Abstract

Fluorine (19F) offers several distinct advantages for biomolecular nuclear magnetic resonance spectroscopy such as no background signal, 100% natural abundance, high sensitivity, and a large chemical shift range. Exogenous cysteine‐reactive 19F‐probes have proven especially indispensable for characterizing large, challenging systems that are less amenable to other isotopic labeling strategies such as G protein‐coupled receptors. As fluorine linewidths are inherently broad, limiting reactions with offsite cysteines is critical for spectral simplification and accurate deconvolution of component peaks—especially when analyzing systems with intermediate to slow timescale conformational exchange. Here, we uncovered noncovalent probe sequestration by detergent proteomicelles as a second source of offsite labeling when using the popular 19F‐probe BTFMA (2‐bromo‐N‐(4‐[trifluoromethyl]phenyl)acetamide).
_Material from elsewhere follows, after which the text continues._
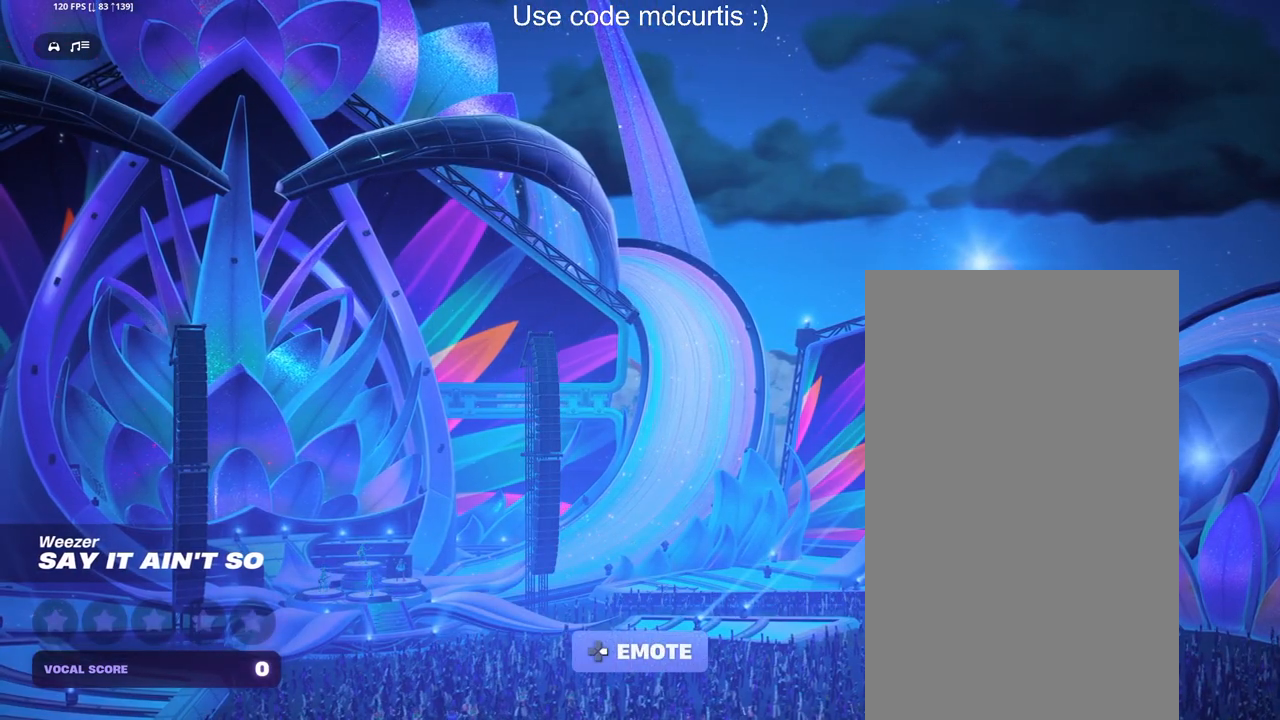
{"buttons": [], "events": []}
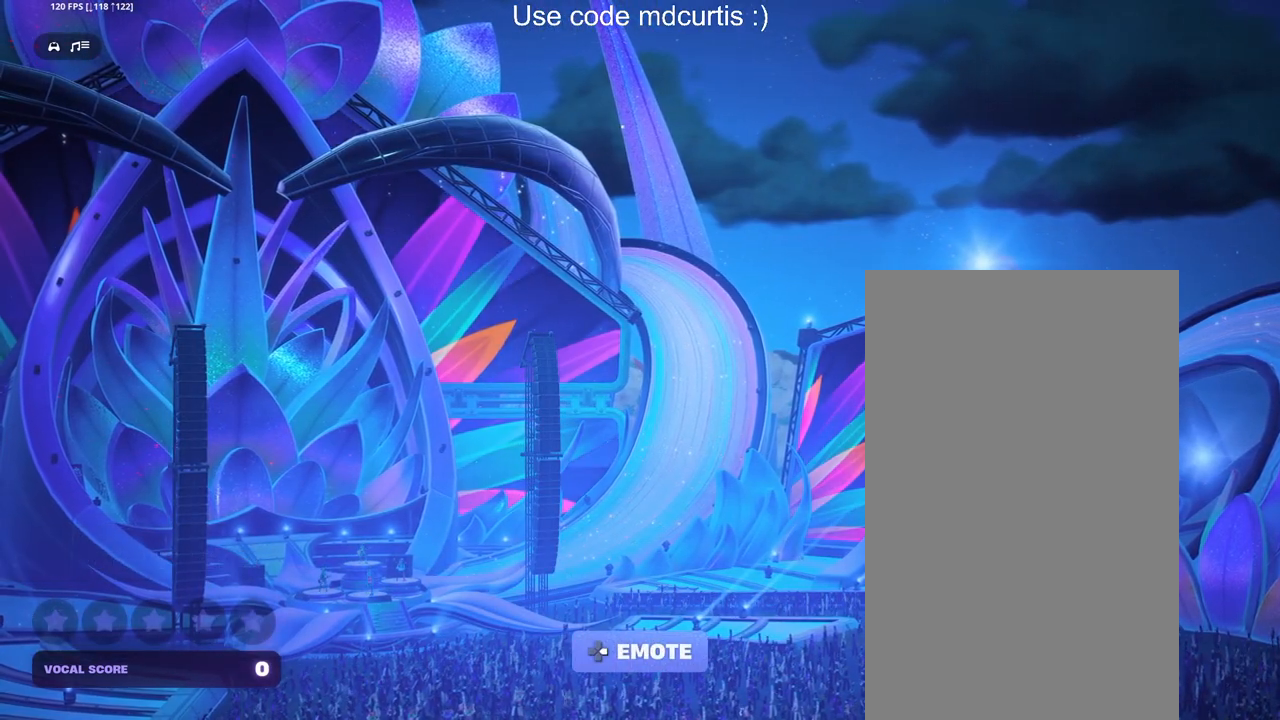
{"buttons": [], "events": []}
The chemical shift and relaxation rates of these unreacted 19F‐BTFMA molecules are insufficient to distinguish them from protein‐conjugates, but they can be easily identified using mass spectrometry. We present a simple four‐step protocol for Selective Labeling Absent of Probe Sequestration (SLAPS): physically disrupt cell membranes in the absence of detergent, incubate membranes with cysteine‐reactive 19F‐BTFMA, remove excess unreacted 19F‐BTFMA molecules via ultracentrifugation, and finally solubilize in the detergent of choice. Our approach builds upon the in‐membrane chemical modification method with the addition of one crucial step: removal of unreacted 19F‐probes by ultracentrifugation prior to detergent solubilization. SLAPS is broadly applicable to other lipophilic cysteine‐reactive probes and membrane protein classes solubilized in detergent micelles or lipid mimetics.